A gyre is a ring or circle, or circular course of motion. In oceanography, gyres are a ring-like system of ocean currents rotating clockwise in the Northern Hemisphere and counterclockwise in the Southern Hemisphere.
The “patch” is actually two separate accumulations connected by a 6,000 mile trash “umbilical cord.” The Eastern Pacific Garbage Patch floats between Japan and Hawaii; the Western Patch floats between Hawaii and California.
The North Pacific Gyre is a large oval stretching east-west from Japan to California, with a clockwise spinning current. This slow-moving current picks up trash and debris and deposits it in the center of the gyre, where it remains relatively stationary.
But both patches do move around, depending on the prevailing current, because the North Pacific Gyre is made up of four different currents: the North Pacific Current to the north; the California Current to the west; the North Equatorial Current to the south; and the Kuroshio Current to the east.
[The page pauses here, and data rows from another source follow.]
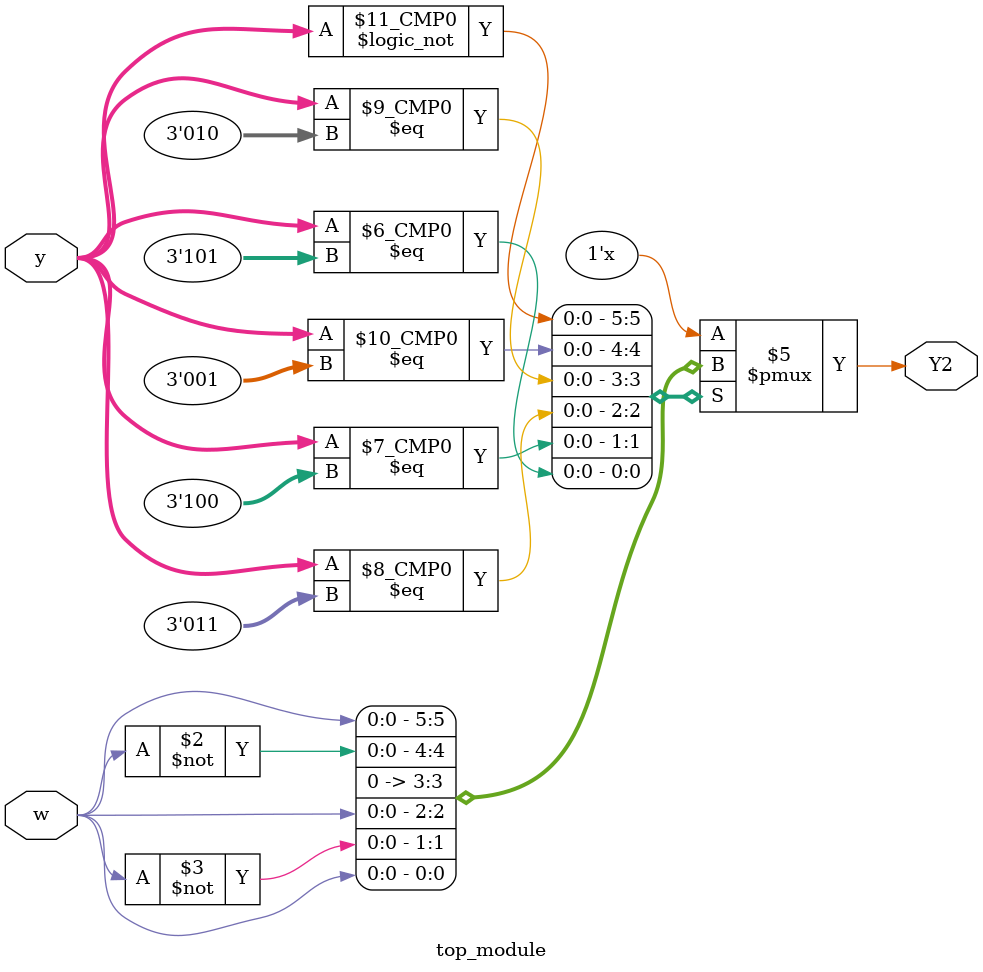
<source format=sv>
module top_module(
    input [3:1] y,
    input w,
    output reg Y2
);

always @(*) begin
    case (y)
        3'b000: Y2 = w;
        3'b001: Y2 = ~w;
        3'b010: Y2 = 1'b0;
        3'b011: Y2 = w;
        3'b100: Y2 = ~w;
        3'b101: Y2 = w;
    endcase
end

endmodule

</source>
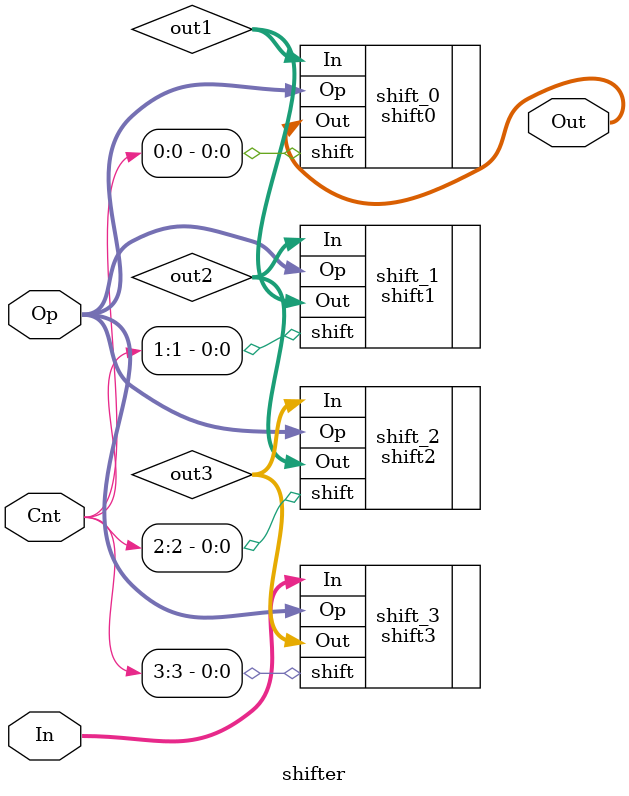
<source format=v>
/*
    CS/ECE 552 Spring '20
    Homework #2, Problem 1
    
    A barrel shifter module.  It is designed to shift a number via rotate
    left, shift left, rotate right, or shift right logical based
    on the Op() value that is passed in (2 bit number).  It uses these
    shifts to shift the value any number of bits between 0 and 15 bits.
 */
module shifter (In, Cnt, Op, Out);

   input [15:0]   In;
   input [3:0]   Cnt;
   input [1:0]   Op;
   output [15:0]  Out;

   /* YOUR CODE HERE */
   wire [15:0] out1, out2, out3;
   
   shift3 shift_3(.Out(out3), .In(In), .Op(Op), .shift(Cnt[3]));
   shift2 shift_2(.Out(out2), .In(out3), .Op(Op), .shift(Cnt[2]));
   shift1 shift_1(.Out(out1), .In(out2), .Op(Op), .shift(Cnt[1]));
   shift0 shift_0(.Out(Out), .In(out1), .Op(Op), .shift(Cnt[0]));
      
endmodule
</source>
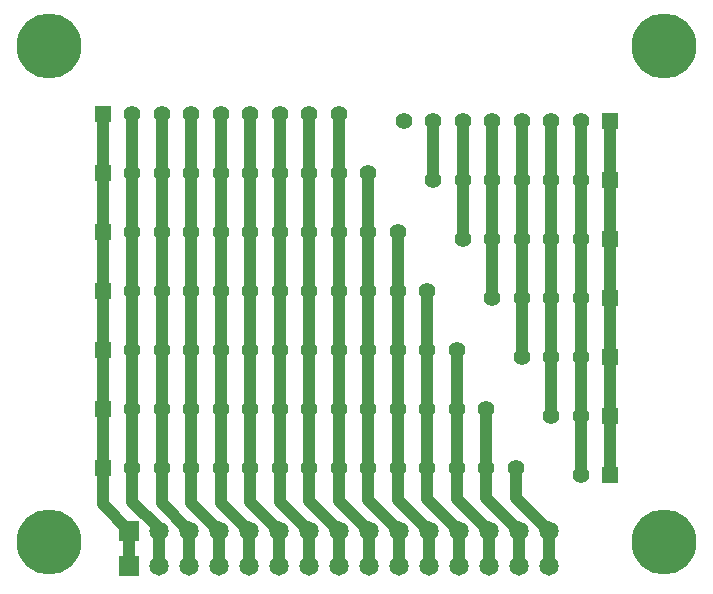
<source format=gtl>
%FSLAX33Y33*%
%MOMM*%
%AMRect-W1650000-H1650000-RO1.500*
21,1,1.65,1.65,0.,0.,90*%
%AMRect-W1400000-H1400000-RO1.000*
21,1,1.4,1.4,0.,0.,180*%
%ADD10C,1.*%
%ADD11C,5.5*%
%ADD12C,1.65*%
%ADD13Rect-W1650000-H1650000-RO1.500*%
%ADD14R,1.4X1.4*%
%ADD15C,1.4*%
%ADD16C,1.4*%
%ADD17Rect-W1400000-H1400000-RO1.000*%
D10*
%LNtop copper_traces*%
G01*
X36000Y7660D02*
X36000Y25300D01*
X23500Y7460D02*
X23500Y40300D01*
X31040Y5000D02*
X28500Y7540D01*
X15800Y5000D02*
X13500Y7300D01*
X33500Y7620D02*
X33500Y30300D01*
X43500Y7780D02*
X43500Y10300D01*
X46500Y14700D02*
X46500Y39700D01*
X23420Y5000D02*
X21000Y7420D01*
X16000Y7340D02*
X16000Y40300D01*
X28500Y5000D02*
X28500Y2000D01*
X11000Y7465D02*
X13260Y5205D01*
X15800Y2000D02*
X15800Y5000D01*
X41200Y5000D02*
X38500Y7700D01*
X41200Y2000D02*
X41200Y5000D01*
X36120Y5000D02*
X33500Y7620D01*
X8500Y7220D02*
X8500Y40300D01*
X21000Y7420D02*
X21000Y40300D01*
X43740Y5000D02*
X43740Y2000D01*
X39000Y39700D02*
X39000Y29700D01*
X51500Y9700D02*
X51500Y39700D01*
X26000Y7500D02*
X26000Y40300D01*
X18340Y5000D02*
X16000Y7340D01*
X31040Y2000D02*
X31040Y5000D01*
X25960Y5000D02*
X23500Y7460D01*
X10720Y5000D02*
X10720Y2000D01*
X25960Y2000D02*
X25960Y5000D01*
X18340Y5000D02*
X18340Y2000D01*
X23420Y5000D02*
X23420Y2000D01*
X10720Y5000D02*
X8500Y7220D01*
X46280Y5000D02*
X43500Y7780D01*
X18500Y7380D02*
X18500Y40300D01*
X20880Y5000D02*
X18500Y7380D01*
X11000Y7465D02*
X11000Y40300D01*
X33580Y5000D02*
X31000Y7580D01*
X36500Y34700D02*
X36500Y39700D01*
X28500Y7540D02*
X28500Y40300D01*
X41000Y7740D02*
X41000Y15300D01*
X41500Y24700D02*
X41500Y39700D01*
X31000Y7580D02*
X31000Y35300D01*
X38500Y7700D02*
X38500Y20300D01*
X46280Y2000D02*
X46280Y5000D01*
X44000Y19700D02*
X44000Y39700D01*
X36120Y2000D02*
X36120Y5000D01*
X49000Y9700D02*
X49000Y39700D01*
X38660Y5000D02*
X38660Y2000D01*
X38660Y5000D02*
X36000Y7660D01*
X43740Y5000D02*
X41000Y7740D01*
X13260Y2000D02*
X13260Y5000D01*
X28500Y5000D02*
X26000Y7500D01*
X33580Y5000D02*
X33580Y2000D01*
X20880Y2000D02*
X20880Y5000D01*
X13500Y7300D02*
X13500Y40300D01*
%LNtop copper component 312304718256dca2*%
D11*
X4000Y4000D03*
%LNtop copper component af4949e430c5f950*%
D12*
X13260Y2000D03*
X15800Y2000D03*
X18340Y2000D03*
X20880Y2000D03*
X23420Y2000D03*
X25960Y2000D03*
X28500Y2000D03*
X31040Y2000D03*
X33580Y2000D03*
X36120Y2000D03*
X38660Y2000D03*
X41200Y2000D03*
X43740Y2000D03*
X46280Y2000D03*
D13*
X10720Y2000D03*
%LNtop copper component 8278d696741b52da*%
D14*
X8500Y10300D03*
D15*
X11000Y10300D03*
X13500Y10300D03*
X16000Y10300D03*
X18500Y10300D03*
X21000Y10300D03*
X23500Y10300D03*
X26000Y10300D03*
X28500Y10300D03*
X31000Y10300D03*
X33500Y10300D03*
X36000Y10300D03*
X38500Y10300D03*
X41000Y10300D03*
X43500Y10300D03*
%LNtop copper component 08ce969612039e64*%
D16*
X49000Y39700D03*
X46500Y39700D03*
X44000Y39700D03*
X41500Y39700D03*
X39000Y39700D03*
X36500Y39700D03*
X34000Y39700D03*
D17*
X51500Y39700D03*
%LNtop copper component e805279d35b13680*%
D16*
X49000Y34700D03*
X46500Y34700D03*
X44000Y34700D03*
X41500Y34700D03*
X39000Y34700D03*
X36500Y34700D03*
D17*
X51500Y34700D03*
%LNtop copper component 16fab53d32d5a67c*%
D16*
X49000Y9700D03*
D17*
X51500Y9700D03*
%LNtop copper component a015b0e8d900f81e*%
D16*
X49000Y14700D03*
X46500Y14700D03*
D17*
X51500Y14700D03*
%LNtop copper component b3f41ef893718b1e*%
D14*
X8500Y25300D03*
D15*
X11000Y25300D03*
X13500Y25300D03*
X16000Y25300D03*
X18500Y25300D03*
X21000Y25300D03*
X23500Y25300D03*
X26000Y25300D03*
X28500Y25300D03*
X31000Y25300D03*
X33500Y25300D03*
X36000Y25300D03*
%LNtop copper component ad3850c414a05864*%
D16*
X49000Y29700D03*
X46500Y29700D03*
X44000Y29700D03*
X41500Y29700D03*
X39000Y29700D03*
D17*
X51500Y29700D03*
%LNtop copper component da7bfe2cf6314d72*%
D14*
X8500Y15300D03*
D15*
X11000Y15300D03*
X13500Y15300D03*
X16000Y15300D03*
X18500Y15300D03*
X21000Y15300D03*
X23500Y15300D03*
X26000Y15300D03*
X28500Y15300D03*
X31000Y15300D03*
X33500Y15300D03*
X36000Y15300D03*
X38500Y15300D03*
X41000Y15300D03*
%LNtop copper component 228893982379df3f*%
D16*
X49000Y19700D03*
X46500Y19700D03*
X44000Y19700D03*
D17*
X51500Y19700D03*
%LNtop copper component ae4397b8c1491a36*%
D12*
X13260Y5000D03*
X15800Y5000D03*
X18340Y5000D03*
X20880Y5000D03*
X23420Y5000D03*
X25960Y5000D03*
X28500Y5000D03*
X31040Y5000D03*
X33580Y5000D03*
X36120Y5000D03*
X38660Y5000D03*
X41200Y5000D03*
X43740Y5000D03*
X46280Y5000D03*
D13*
X10720Y5000D03*
%LNtop copper component 5071099a7d24bbfe*%
D11*
X56000Y4000D03*
%LNtop copper component da574c27139357db*%
D14*
X8500Y20300D03*
D15*
X11000Y20300D03*
X13500Y20300D03*
X16000Y20300D03*
X18500Y20300D03*
X21000Y20300D03*
X23500Y20300D03*
X26000Y20300D03*
X28500Y20300D03*
X31000Y20300D03*
X33500Y20300D03*
X36000Y20300D03*
X38500Y20300D03*
%LNtop copper component eafc2537431a66c3*%
D14*
X8500Y40300D03*
D15*
X11000Y40300D03*
X13500Y40300D03*
X16000Y40300D03*
X18500Y40300D03*
X21000Y40300D03*
X23500Y40300D03*
X26000Y40300D03*
X28500Y40300D03*
%LNtop copper component 0d8454b4dea2efd4*%
D11*
X4000Y46000D03*
%LNtop copper component b7702b93b57b5186*%
D14*
X8500Y30300D03*
D15*
X11000Y30300D03*
X13500Y30300D03*
X16000Y30300D03*
X18500Y30300D03*
X21000Y30300D03*
X23500Y30300D03*
X26000Y30300D03*
X28500Y30300D03*
X31000Y30300D03*
X33500Y30300D03*
%LNtop copper component b3d13cb211f619d0*%
D11*
X56000Y46000D03*
%LNtop copper component f237f16fae055c2f*%
D14*
X8500Y35300D03*
D15*
X11000Y35300D03*
X13500Y35300D03*
X16000Y35300D03*
X18500Y35300D03*
X21000Y35300D03*
X23500Y35300D03*
X26000Y35300D03*
X28500Y35300D03*
X31000Y35300D03*
%LNtop copper component 33b1766a393aa792*%
D16*
X49000Y24700D03*
X46500Y24700D03*
X44000Y24700D03*
X41500Y24700D03*
D17*
X51500Y24700D03*
M02*
</source>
This movement sometimes brings the Western Garbage Patch within 500 nautical miles of the California coast, and causes massive debris pile-ups on beaches in the Hawaiian Islands.
Although each patch is estimated to be approximately the size of Texas, some estimates indicate they may be closer to the size of the continental U.S. Size estimates are difficult because the patches are not densely-packed with solid debris; they are more like dense concentrations of tiny pieces of floating plastic, most of which is not on the surface. Like an iceberg, most of the debris making up the patches is below the surface, extending perhaps hundreds of feet, with unknown quantities accumulated on the ocean floor.
The North Pacific Gyre is one of five major oceanic gyres; the others are in the South Pacific, the North Atlantic and South Atlantic and the Indian Ocean. Since each behaves in the same vortex style, scientists are certain that massive conglomerates of trash like the North Pacific Garbage Patch exist in each of the world’s oceans.
Plastic does not biodegrade, but it does photo-degrade, broken down into tiny pieces by exposure to the sun. This “plastic confetti” over time soaks up man-made toxins in the ocean, including DDT, a pesticide that was banned in the U.S. in the 1960’s and labeled by the Environmental Protection Agency in 1987 as a “probable human carcinogen.” The most recent review of all the evidence concludes that exposure to DDT before puberty increases the risk of breast cancer later in life.
Marine wildlife mistake the particles for food and ingest them. Millions of birds have been found dead, their guts full of plastic they can’t digest, so they die of starvation. Jellyfish and other small invertebrates also ingest the “poison stew,” and these animals are then eaten by fish.
No country is even addressing the problem, let alone doing anything about it. Some scientists say it is impossible to clean up the mess now; it is simply too massive an undertaking, and without support from any government, nothing can be done.
But, as environmentalists remind the world’s population, humans eat fish. We are eating fish that have eaten other fish which have eaten toxin-saturated plastics.
In essence, humans are eating their own waste.